Perangkat ini tidak dirancang sebagai controller universal. Pengguna harus menjalankan Steam agar semua fitur dapat digunakan. Di luar platform tersebut, fungsi controller menjadi terbatas.
Selain itu, beberapa fitur baru seperti Grip Sense masih membutuhkan penyempurnaan agar dapat bekerja lebih konsisten.
Strategi Valve ke Depan
Steam Controller menjadi bagian dari strategi Valve dalam membangun ekosistem gaming yang lebih terintegrasi. Selain controller, Valve juga tengah mengembangkan perangkat lain seperti Steam Machine dan headset VR.
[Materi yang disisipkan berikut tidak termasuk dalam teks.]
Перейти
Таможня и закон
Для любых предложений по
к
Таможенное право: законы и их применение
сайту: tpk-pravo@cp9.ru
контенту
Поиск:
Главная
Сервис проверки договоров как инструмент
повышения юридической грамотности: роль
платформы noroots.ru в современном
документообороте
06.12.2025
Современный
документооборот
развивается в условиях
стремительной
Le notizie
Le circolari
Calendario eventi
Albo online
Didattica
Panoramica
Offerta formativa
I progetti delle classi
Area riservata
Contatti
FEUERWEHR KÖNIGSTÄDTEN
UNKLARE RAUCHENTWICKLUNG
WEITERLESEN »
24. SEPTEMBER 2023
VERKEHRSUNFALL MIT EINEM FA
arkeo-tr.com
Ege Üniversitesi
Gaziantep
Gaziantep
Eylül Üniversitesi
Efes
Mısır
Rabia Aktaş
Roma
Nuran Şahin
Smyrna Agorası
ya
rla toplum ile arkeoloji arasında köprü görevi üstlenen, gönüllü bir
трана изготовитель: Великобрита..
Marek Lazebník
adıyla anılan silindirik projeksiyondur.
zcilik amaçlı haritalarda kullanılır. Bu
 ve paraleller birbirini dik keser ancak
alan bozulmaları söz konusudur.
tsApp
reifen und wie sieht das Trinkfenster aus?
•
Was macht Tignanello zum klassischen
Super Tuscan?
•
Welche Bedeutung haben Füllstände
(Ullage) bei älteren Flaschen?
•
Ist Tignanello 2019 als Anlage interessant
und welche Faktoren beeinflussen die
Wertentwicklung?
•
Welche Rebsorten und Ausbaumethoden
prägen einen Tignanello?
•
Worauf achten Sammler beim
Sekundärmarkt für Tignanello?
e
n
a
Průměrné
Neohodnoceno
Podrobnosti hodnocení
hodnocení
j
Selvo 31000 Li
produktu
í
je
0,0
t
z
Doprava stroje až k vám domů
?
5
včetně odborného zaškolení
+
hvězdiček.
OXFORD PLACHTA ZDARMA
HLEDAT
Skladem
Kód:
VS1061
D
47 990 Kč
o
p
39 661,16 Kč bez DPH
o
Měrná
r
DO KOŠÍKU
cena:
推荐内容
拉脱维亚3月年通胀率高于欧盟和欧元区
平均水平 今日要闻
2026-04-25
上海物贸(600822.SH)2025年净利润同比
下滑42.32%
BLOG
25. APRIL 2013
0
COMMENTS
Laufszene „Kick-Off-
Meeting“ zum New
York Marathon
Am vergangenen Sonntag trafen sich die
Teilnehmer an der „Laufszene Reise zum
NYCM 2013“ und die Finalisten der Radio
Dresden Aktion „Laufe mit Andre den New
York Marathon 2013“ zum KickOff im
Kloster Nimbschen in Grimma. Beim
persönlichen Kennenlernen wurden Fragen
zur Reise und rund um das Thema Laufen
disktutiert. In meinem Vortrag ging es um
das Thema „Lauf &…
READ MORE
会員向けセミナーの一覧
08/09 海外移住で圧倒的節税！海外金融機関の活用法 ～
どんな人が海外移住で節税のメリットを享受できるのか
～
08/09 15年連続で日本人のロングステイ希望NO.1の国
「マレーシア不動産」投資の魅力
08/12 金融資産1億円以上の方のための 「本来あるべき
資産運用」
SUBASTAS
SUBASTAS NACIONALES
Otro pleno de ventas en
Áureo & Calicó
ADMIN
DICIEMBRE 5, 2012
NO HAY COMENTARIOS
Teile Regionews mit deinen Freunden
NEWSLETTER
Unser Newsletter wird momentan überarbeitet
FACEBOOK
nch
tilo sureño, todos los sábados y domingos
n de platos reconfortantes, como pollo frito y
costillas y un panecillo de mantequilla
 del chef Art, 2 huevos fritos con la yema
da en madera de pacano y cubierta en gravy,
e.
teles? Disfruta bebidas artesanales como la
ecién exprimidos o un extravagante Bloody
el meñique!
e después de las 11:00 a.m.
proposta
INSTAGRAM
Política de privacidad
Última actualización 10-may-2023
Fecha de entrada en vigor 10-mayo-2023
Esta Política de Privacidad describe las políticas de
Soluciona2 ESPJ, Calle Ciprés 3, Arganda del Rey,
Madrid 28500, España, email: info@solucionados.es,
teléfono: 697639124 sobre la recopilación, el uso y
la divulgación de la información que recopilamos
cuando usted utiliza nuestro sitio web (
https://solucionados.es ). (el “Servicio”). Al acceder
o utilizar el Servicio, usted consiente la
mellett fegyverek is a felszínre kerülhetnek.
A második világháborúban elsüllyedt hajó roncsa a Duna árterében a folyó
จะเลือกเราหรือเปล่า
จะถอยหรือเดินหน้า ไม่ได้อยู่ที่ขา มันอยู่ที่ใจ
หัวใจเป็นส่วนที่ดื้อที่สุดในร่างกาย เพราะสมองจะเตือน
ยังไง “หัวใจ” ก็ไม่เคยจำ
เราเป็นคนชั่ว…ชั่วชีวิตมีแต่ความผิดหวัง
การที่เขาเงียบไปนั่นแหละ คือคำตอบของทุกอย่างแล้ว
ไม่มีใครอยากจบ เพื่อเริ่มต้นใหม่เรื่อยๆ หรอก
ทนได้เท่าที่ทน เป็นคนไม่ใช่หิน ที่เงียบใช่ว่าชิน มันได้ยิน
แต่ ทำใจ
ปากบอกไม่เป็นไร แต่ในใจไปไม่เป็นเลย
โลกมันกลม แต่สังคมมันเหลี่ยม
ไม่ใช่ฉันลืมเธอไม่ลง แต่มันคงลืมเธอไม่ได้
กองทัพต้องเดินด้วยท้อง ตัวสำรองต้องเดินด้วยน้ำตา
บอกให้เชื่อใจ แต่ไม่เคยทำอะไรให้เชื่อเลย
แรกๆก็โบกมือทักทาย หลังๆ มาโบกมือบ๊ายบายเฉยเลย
Namun, beberapa proyek tersebut masih tertunda akibat kendala pasokan global. Dalam kondisi ini, Steam Controller menjadi produk utama yang siap digunakan saat ini.
Kesimpulan
Steam Controller 2026 hadir sebagai perangkat yang menawarkan pendekatan berbeda dalam dunia gaming. Dengan teknologi baru dan integrasi mendalam dengan Steam, controller ini memberikan pengalaman bermain yang lebih fleksibel, terutama bagi pengguna yang ingin bermain dari sofa tanpa kehilangan kontrol khas PC.
Namun, perangkat ini bukan untuk semua orang. Steam Controller lebih cocok bagi pengguna yang berada dalam ekosistem Steam dan ingin memaksimalkan pengalaman tersebut.
Bagi gamer umum, controller konvensional mungkin masih menjadi pilihan yang lebih praktis. Namun bagi pengguna Steam, Steam Controller 2026 menjadi inovasi yang layak dipertimbangkan.